January is a great time to make plans for the coming year. Buy a notebook for a journal and use it to keep all your pollinator gardening information. List the plants growing in your habitat. Include the name of seed companies, plant name, variety, planting date and flower date. During the growing season keep notes on how well the plants do and if there are any issues. All this information will be helpful when you are ready to add new plants. I also enjoy visiting other gardens to get ideas. The Omaha’s Henry Doorly Zoo and Aquarium have beautiful butterfly gardens.
Lists! I need lists to help me with my plans for the new year. My favorite list is what plants am I going to add to the pollinator habitat. Annual flowers, perennials, herbs, fruit trees and vegetables are all great additions to a habitat. It is also important to consider bloom time. Early blooming plants are just as important as summer and fall bloomers. If you need help with plant selection, a good list to start with is the Nebraska Pollinator Habitat Certification Program.
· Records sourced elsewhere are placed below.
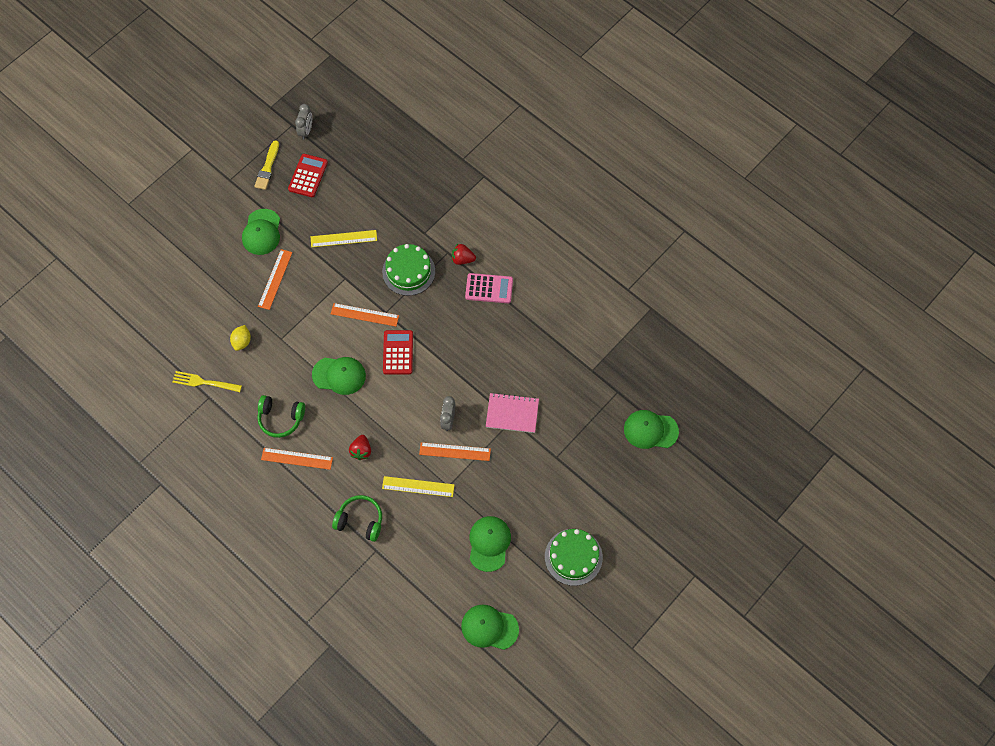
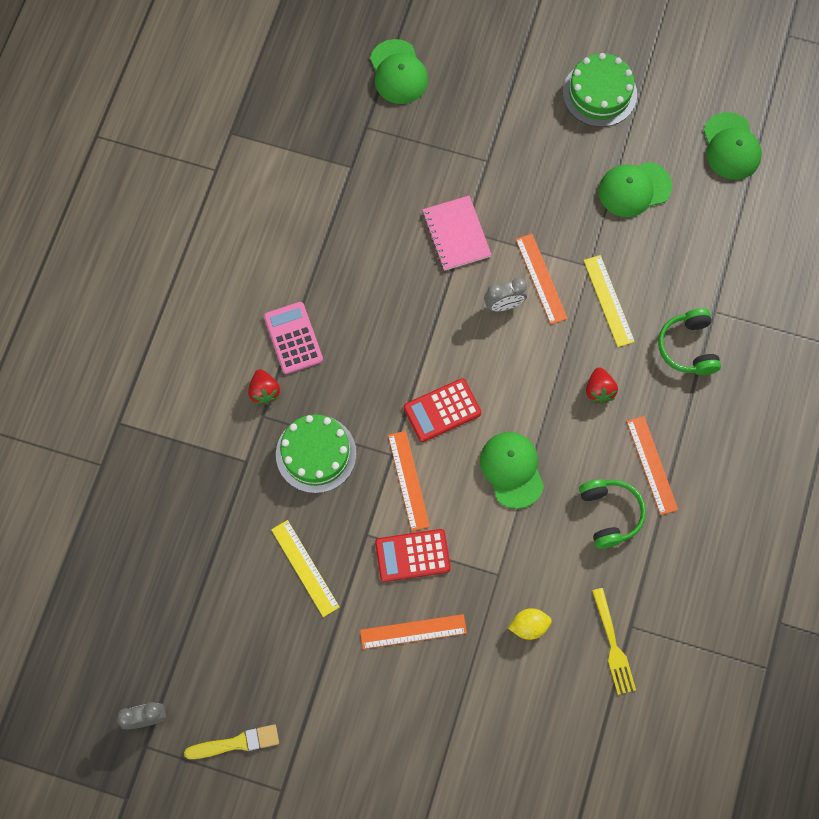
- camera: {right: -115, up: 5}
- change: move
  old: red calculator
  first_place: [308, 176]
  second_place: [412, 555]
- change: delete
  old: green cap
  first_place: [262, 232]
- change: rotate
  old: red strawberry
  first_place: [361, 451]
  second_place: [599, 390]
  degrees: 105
This plant list has plants that bloom from March to October and are well suited for Nebraska.
The Nebraska Pollinator Habitat Certification Program has a new website:
Cup plant is a native perennial that is 3-6 feet tall with numerous large, yellow composite flowers. The leaves are joined at stem to form a small cup that holds water that attracts insects and birds. We have several cup plants in the Cherry Creek Pollinator Habitat. It started flowering in early July and is still blooming. This would be a great addition to any pollinator habitat.
Happy Pollinator Week!! It is a great time to visit the Cherry Creek Pollinator Habitat. So many wonderful plants are blooming in June. Rudbeckia, hoary vervain, common milk weed, butterfly milkweed, purple poppy mallow, common yarrow, beebalm and fleabane. All these plants are great for our pollinators.
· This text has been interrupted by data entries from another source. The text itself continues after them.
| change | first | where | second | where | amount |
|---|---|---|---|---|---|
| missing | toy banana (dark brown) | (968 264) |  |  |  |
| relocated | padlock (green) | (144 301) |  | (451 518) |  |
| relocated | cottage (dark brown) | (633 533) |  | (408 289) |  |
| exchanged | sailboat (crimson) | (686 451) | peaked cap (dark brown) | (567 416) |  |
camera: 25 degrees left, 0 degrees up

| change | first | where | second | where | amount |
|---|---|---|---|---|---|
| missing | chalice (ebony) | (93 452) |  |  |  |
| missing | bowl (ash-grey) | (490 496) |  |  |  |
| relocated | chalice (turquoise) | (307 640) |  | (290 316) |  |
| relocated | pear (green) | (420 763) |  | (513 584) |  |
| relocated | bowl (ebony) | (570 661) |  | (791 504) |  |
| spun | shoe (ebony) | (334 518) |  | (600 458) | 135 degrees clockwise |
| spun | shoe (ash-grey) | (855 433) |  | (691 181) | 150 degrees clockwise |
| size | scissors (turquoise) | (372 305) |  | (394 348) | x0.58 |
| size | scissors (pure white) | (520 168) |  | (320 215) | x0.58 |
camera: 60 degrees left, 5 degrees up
I often get asked “What perennials should I plant for butterflies?” The plant selection can be overwhelming especially if you have a small space. Here are a few suggestions. I have included pictures I have taken over the past 5 years of the plants and the butterflies.
Monarch on aster, Comma on common milkweed, Painted Lady on tall sedum, Monarch on Liatris, Tiger swallowtail on Monarda, Buckeye on Thyme, Painted lady on purple coneflower, Border patch on Rudbeckia, Crescent on butterfly milkweed, Monarch on swamp milkweed, Grey hairstreak on mint, Painted lady on goldenrod, Border patch on sawtooth sunflower and Black swallowtail on tall thistle.
Amazing flowers bloom during the summer months. We have a great collection of native flowers in the Cherry Creek Pollinator Habitat. The weather has been good and we have had plenty of rain. Summer blooming native plants are so important to pollinators. It is important to have a variety and have them in mass plantings. Native plants that have bloomed in the habitat this summer include: purple coneflower, butterfly milkweed, two varieties of beebalm, black-eyed Susan, blanket flower, fleabane, vervain, chicory, swamp milkweed and lead plant. Enjoy the summer flowers!
The month of May has been very pleasant and perfect planting weather. You still have time to plant and I recommend planting herbs. Herbs are great for us to eat and also for many of our favorite butterfly caterpillars. Dill and parsley are important food sources for swallowtail caterpillars. I planted dill seed several weeks ago and it is coming up nicely. You still have time to plant the seed.
Plant herbs that have flowers beneficial to butterflies and bees. Consider planting basil, oregano, sage and thyme. I hope to get my basil plants in the ground later today before we get another nice rain tomorrow.
Hope your pollinator habitat is off to a good start this year and you are enjoying it as much as the pollinators and wildlife will.